All of these crises and more have been met by one of the U.S. president’s greatest powers: the power to declare emergencies. To deal with sudden threats to the security of the U.S., the executive branch is able to temporarily expand its power to resolve crises as they appear. That is, until President Donald Trump declared a national emergency Feb. 15 over the “crisis” at the border.
In Trump’s own words, “I didn’t need to do this.” He has had an ongoing stalemate with Congress over funding for his southern border wall. Trump is attempting to use the emergency to get the funding he would need for the border wall.
While his effort to declare an emergency is likely to be struck down in court, it presents a frequently neglected issue: When should declaring a national emergency be allowed, by whom, and what powers should the president have to solve it?
A president should only be able to declare a national emergency over crises that are urgent and would result in a catastrophe if unresolved, and should only have the power just sufficient for the emergency at hand, to be examined on a case-by-case basis, with current powers granted in an emergency greatly reduced.
National emergencies confer wide-ranging powers on the president to deal with unknown crises. According to the Brennan Center for Justice, the president has more than 130 special provisions he can activate during a state of emergency. Only 13 of these require a congressional declaration. All of the other powers can be activated without congressional input. These range from the power to take control of the internet to freeze assets to blocking transactions with any foreign citizen and even imprisoning U.S. citizens without trial. It was what allowed President George W. Bush to institute warrantless wiretapping and torture programs after the 9/11 attacks.
It also would allow the president to detain anyone suspected of hiring, housing or providing paid legal representation to an asylum seeker or undocumented immigrant within the U.S. under the International Emergency Economic Powers Act, according to an article posted by Elizabeth Goitein in The Atlantic in January. While it would be impossible to identify every person who has assisted an undocumented immigrant or asylum seeker, prosecuting a few high-profile cases could instill fear in ordinary citizens.
Trump could, under the same act, seize control of social media platforms, as well as websites that rally opposition against him. Given the potential for abuse of extraordinary powers, change to emergency laws is absolutely necessary.

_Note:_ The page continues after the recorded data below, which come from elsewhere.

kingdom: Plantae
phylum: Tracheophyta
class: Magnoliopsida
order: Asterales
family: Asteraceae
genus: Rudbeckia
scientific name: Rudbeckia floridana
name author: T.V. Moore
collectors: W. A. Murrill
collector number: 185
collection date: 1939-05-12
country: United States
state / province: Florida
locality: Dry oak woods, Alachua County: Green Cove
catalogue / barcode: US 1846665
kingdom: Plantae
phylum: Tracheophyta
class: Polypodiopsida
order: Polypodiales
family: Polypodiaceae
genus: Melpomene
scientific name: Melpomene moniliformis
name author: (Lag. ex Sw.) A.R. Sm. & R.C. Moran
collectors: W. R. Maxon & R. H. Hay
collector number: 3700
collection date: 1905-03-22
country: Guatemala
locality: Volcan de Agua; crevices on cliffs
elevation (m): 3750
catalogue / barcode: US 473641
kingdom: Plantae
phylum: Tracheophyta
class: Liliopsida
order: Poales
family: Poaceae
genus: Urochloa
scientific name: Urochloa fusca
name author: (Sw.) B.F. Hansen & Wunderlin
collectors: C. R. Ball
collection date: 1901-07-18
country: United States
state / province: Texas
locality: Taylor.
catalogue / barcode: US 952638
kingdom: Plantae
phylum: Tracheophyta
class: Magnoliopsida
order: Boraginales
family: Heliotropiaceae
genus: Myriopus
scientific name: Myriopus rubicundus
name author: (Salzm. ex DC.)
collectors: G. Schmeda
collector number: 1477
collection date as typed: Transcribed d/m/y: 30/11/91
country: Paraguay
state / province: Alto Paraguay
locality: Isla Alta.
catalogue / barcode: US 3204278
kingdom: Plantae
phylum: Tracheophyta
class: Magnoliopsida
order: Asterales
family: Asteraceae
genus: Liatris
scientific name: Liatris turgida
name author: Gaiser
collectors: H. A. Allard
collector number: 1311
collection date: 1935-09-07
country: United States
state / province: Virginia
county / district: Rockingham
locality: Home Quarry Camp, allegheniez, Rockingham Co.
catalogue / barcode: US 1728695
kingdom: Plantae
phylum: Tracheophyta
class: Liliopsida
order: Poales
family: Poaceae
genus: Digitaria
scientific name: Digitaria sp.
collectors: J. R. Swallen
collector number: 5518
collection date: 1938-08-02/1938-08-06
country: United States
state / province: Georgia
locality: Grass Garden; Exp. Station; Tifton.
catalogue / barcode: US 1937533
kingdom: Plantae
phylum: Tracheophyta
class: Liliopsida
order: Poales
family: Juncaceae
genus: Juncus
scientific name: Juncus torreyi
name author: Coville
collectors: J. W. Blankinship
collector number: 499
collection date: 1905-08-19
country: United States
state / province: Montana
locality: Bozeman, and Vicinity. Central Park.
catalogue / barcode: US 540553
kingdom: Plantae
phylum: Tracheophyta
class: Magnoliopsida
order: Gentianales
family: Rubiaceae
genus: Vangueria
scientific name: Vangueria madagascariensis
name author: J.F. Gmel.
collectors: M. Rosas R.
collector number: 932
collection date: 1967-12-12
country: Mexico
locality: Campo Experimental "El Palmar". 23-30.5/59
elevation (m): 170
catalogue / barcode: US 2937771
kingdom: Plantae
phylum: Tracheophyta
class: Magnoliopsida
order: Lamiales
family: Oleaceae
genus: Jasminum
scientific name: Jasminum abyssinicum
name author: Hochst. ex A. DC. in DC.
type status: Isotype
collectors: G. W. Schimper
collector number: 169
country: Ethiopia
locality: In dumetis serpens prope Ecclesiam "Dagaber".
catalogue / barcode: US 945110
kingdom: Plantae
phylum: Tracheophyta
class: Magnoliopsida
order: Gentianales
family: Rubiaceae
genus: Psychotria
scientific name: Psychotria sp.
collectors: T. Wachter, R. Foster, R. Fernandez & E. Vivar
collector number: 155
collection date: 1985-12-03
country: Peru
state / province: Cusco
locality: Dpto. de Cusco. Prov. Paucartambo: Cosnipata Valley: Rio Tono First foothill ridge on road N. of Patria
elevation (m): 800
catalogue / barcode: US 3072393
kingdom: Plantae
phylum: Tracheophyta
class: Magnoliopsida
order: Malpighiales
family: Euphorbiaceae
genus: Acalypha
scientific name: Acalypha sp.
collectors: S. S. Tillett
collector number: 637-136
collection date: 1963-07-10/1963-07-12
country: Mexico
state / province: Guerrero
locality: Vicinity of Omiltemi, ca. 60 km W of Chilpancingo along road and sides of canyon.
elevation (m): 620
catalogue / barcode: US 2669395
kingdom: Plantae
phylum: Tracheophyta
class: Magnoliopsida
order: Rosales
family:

What would need to be changed about emergency declarations? First, only Congress should be allowed to declare emergencies. The few emergency provisions under the Constitution are all powers of Congress (the militia clause, the habeas corpus clause, etc.), so completing the set would make sense.
Furthermore, the president is the one exercising emergency powers, so Congress should be the one to determine when the president needs extra power.
There also needs to be a strict definition for when a national emergency can be declared, such as “crises in which extraordinary powers are absolutely necessary to resolve the emergency before causing a ‘public calamity.’”
Finally, the emergency powers of the president should only be granted by Congress in the resolution declaring the emergency. The powers to seize control of the internet and detain U.S. citizens without trial should not be held because of a flu epidemic. A national emergency should be a temporary and small-scale adjustment of powers, not a blank check for abuse.
Riley Dalton is a sophomore at Homestead High School.